I didn’t intend to see Snape parallels when I picked up this book, but they’re plentiful. The narration alternates between a middle-school Korean girl, Sun-hee, and her young adult brother as they live with their parents through Japan’s colonization of Korea during World War II. The story is set a decade or two after the events of Fantastic Beasts: The Crimes of Grindelwald, but Japan was already occupying Korea by then, so it does provide some context for anyone who saw Claudia Kim’s Nagini and wondered what life might have been like for a young Korean woman at that time.

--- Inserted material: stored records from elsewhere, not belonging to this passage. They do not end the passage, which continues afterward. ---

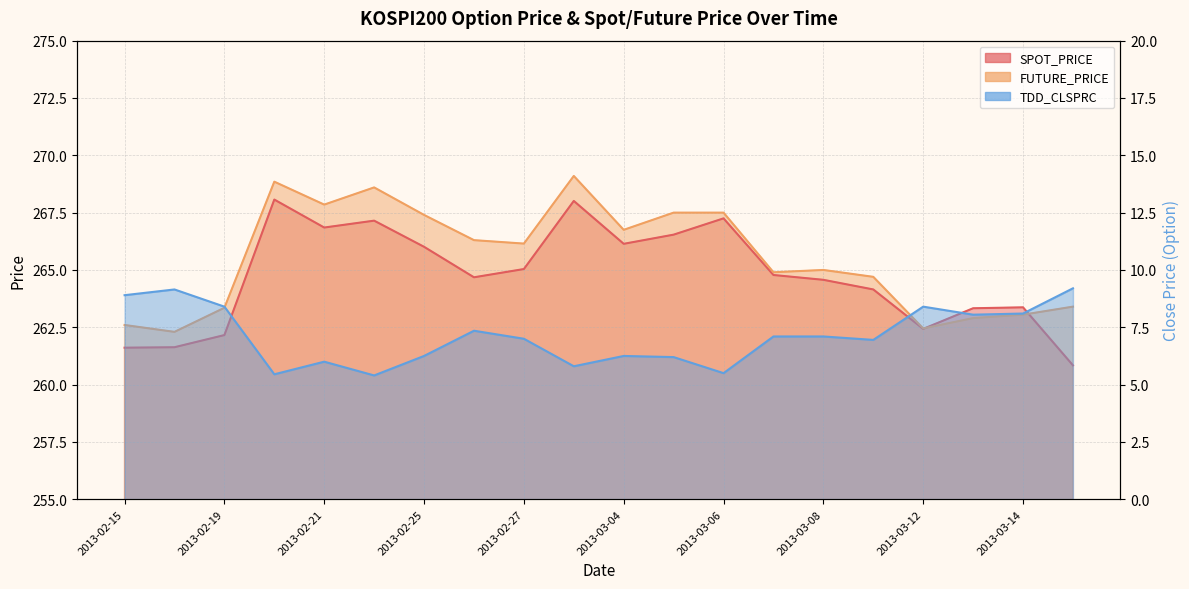

What is the highest value of the SPOT_PRICE (line) series?

268.1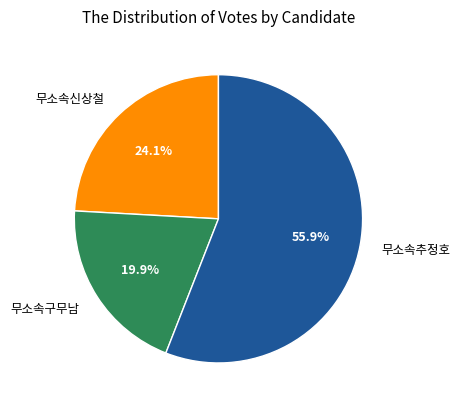

What is the smallest slice in the pie chart?

무소속구무남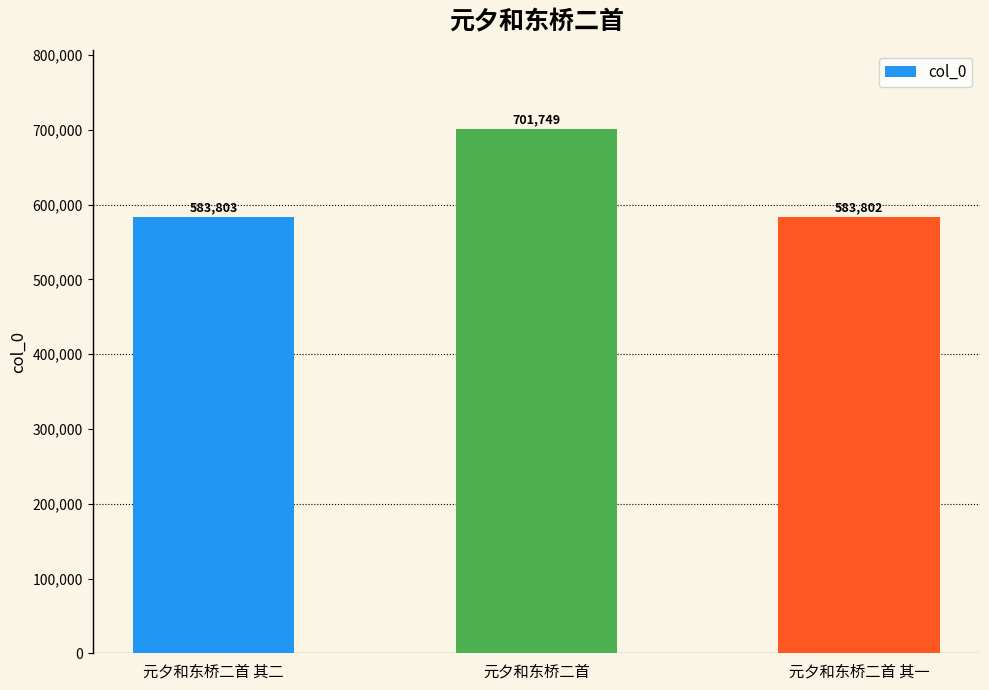

Which label corresponds to the largest value in the chart?

元夕和东桥二首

Literacy and reading are at the core of this resistance story. Sun-hee’s uncle goes into hiding and runs an underground printing press. The Japanese army sends people to search Korean homes for seditious writings, and of course all post is monitored. Sun-hee’s brother tells her that when he writes her letters, she must learn to read between the lines. The most thrilling passages of this suspenseful book come when we witness Sun-hee becoming an expert close reader. It’s a beautiful example of fiction that demonstrates how close reading is one of the most essential skills for survival.

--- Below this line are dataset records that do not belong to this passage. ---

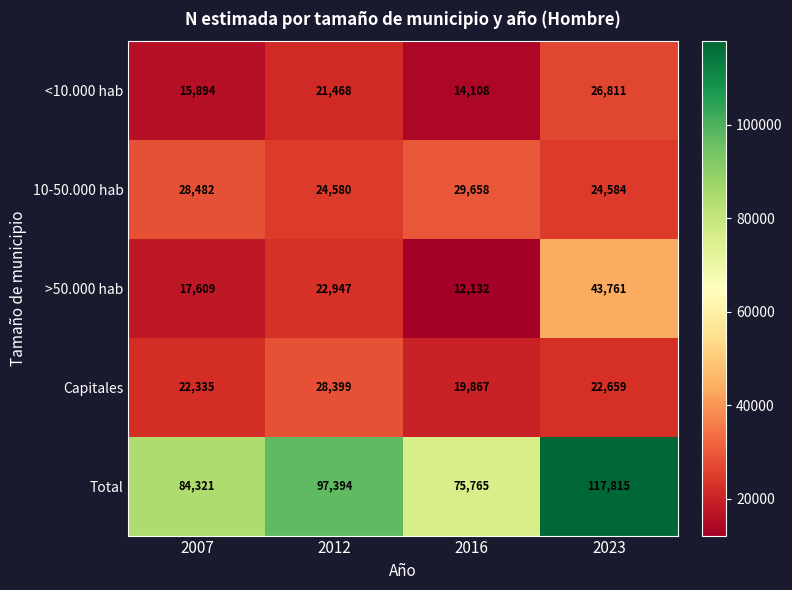

What is the approximate value of 10-50.000 hab at 2016, to the nearest 100?

29700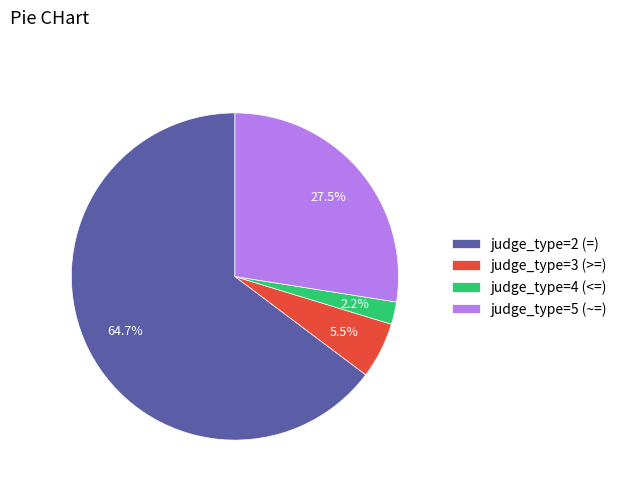

To the nearest percent, what is the average slice percentage?

25%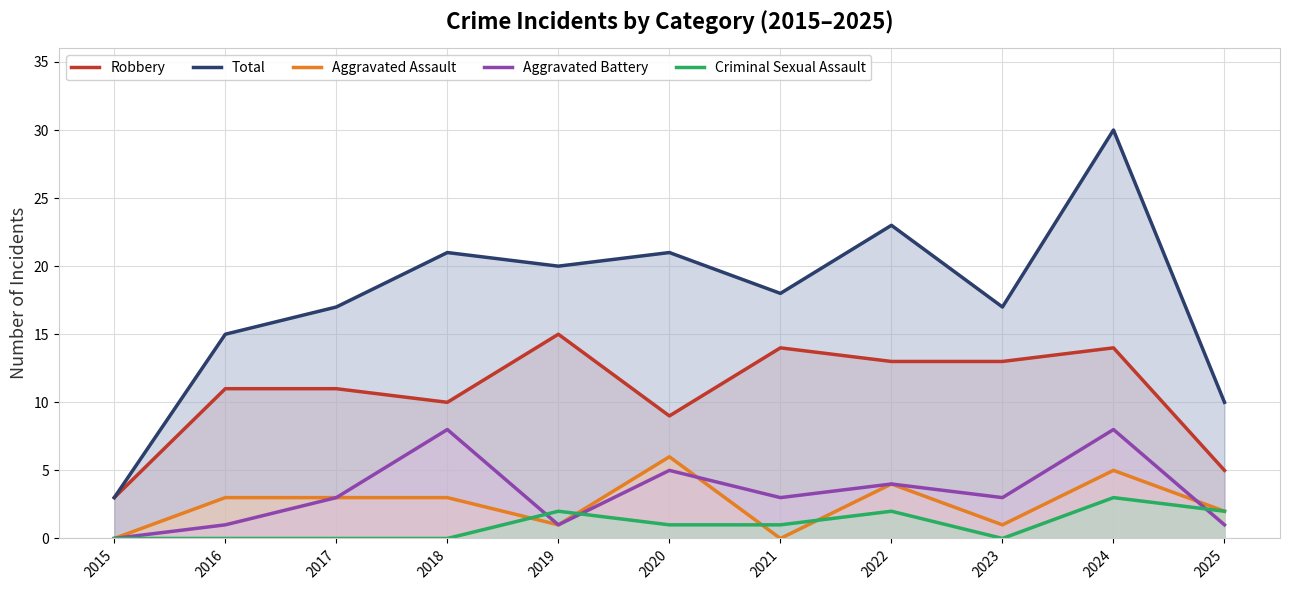

What is the highest value of the Criminal Sexual Assault series?

3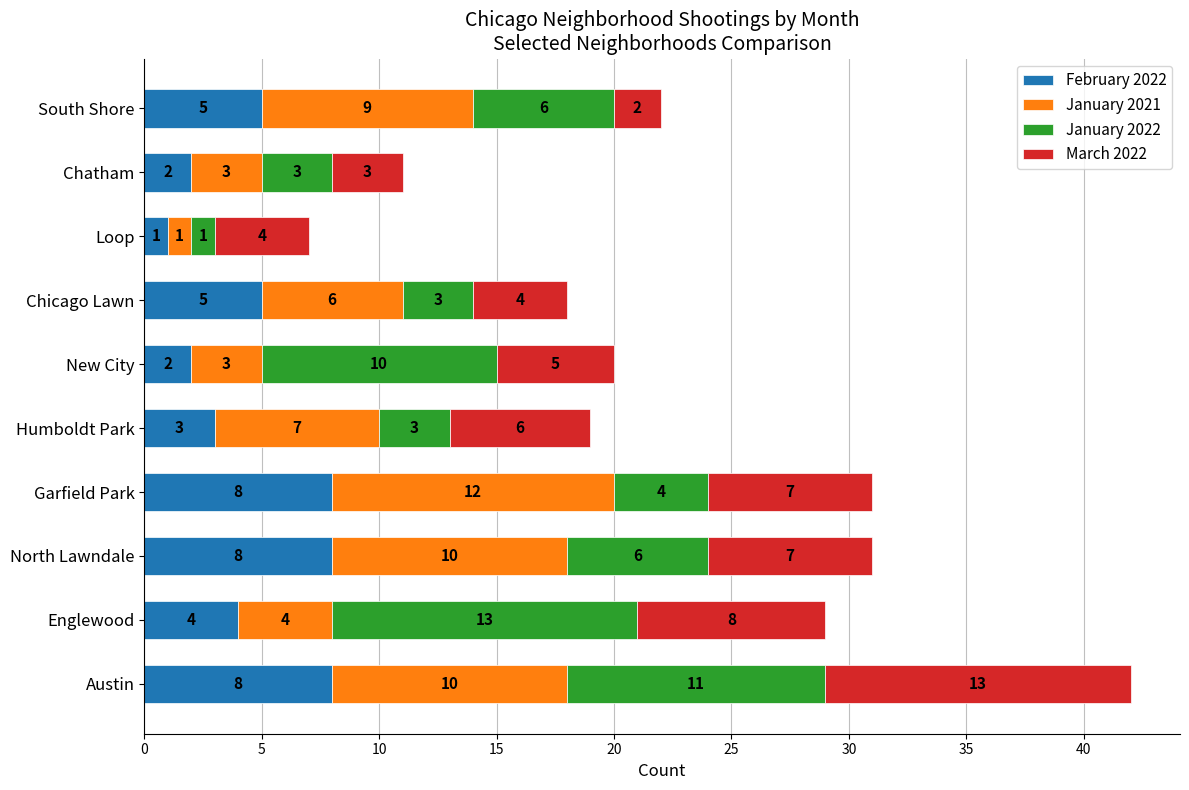

What is the total value across all series at Englewood?

29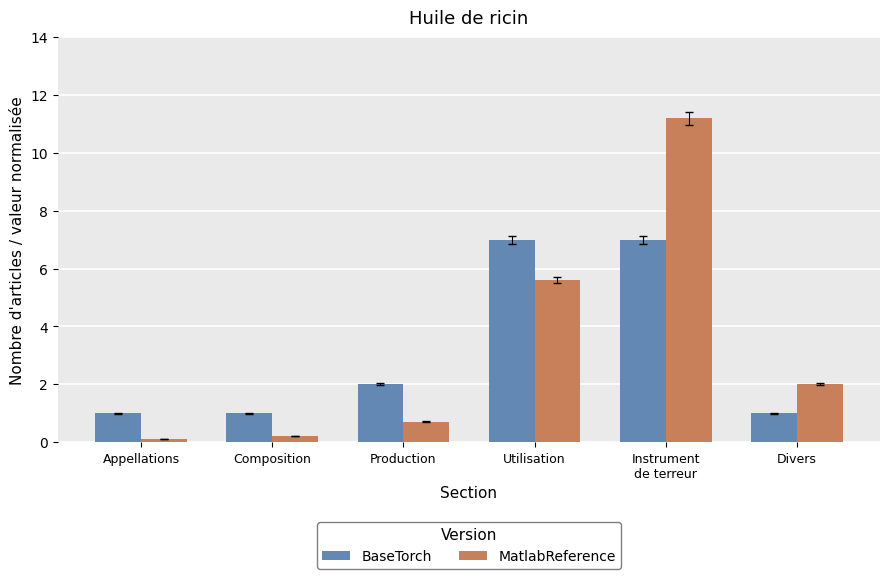

What is the highest value of the BaseTorch series?

7.0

As for the Snapeyness of this book: Sometimes, what looks like acquiescence or collaboration may not be. Sometimes, personal friendships can survive bad politics. Sometimes, people commit themselves to resistance while knowing that they will be thought, in life and even after death, to be collaborators or traitors. You don’t always have to lose faith in your loved ones. Sometimes it’s not safe for them to tell you everything they’re doing.